• **REQUIREMENT**
Take the line that contains "2 Luglio 2026" as the first line and the last line of the records as the end. Please set down everything in that range exactly.

• **AVAILABLE RECORDS**
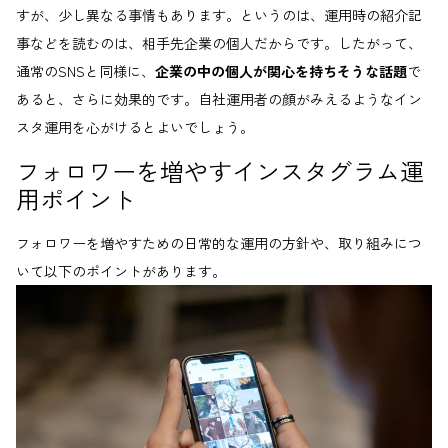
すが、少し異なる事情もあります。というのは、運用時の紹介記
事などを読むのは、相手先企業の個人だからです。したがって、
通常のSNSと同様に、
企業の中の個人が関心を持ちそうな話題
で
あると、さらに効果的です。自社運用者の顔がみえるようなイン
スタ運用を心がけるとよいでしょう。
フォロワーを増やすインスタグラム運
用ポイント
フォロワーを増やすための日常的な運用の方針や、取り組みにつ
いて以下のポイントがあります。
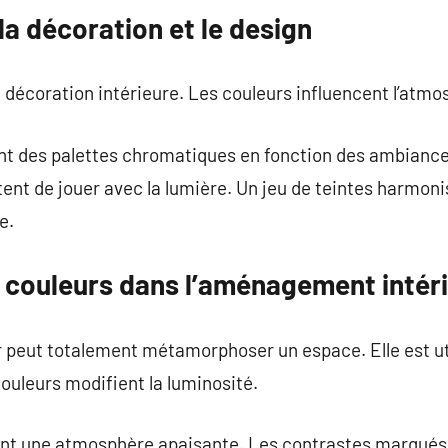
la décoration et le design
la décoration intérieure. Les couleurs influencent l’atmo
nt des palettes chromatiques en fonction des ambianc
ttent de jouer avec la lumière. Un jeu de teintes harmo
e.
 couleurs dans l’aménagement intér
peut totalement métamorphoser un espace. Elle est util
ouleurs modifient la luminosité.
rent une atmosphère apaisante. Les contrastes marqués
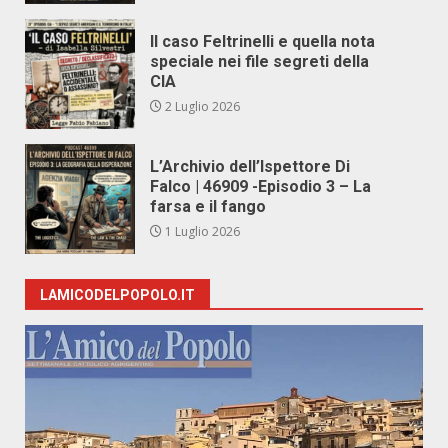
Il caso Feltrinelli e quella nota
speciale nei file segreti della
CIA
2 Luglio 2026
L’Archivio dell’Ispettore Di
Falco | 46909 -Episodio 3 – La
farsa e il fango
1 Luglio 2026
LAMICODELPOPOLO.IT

• **ANSWER TO THE EXERCISE**
2 Luglio 2026
L’Archivio dell’Ispettore Di
Falco | 46909 -Episodio 3 – La
farsa e il fango
1 Luglio 2026
LAMICODELPOPOLO.IT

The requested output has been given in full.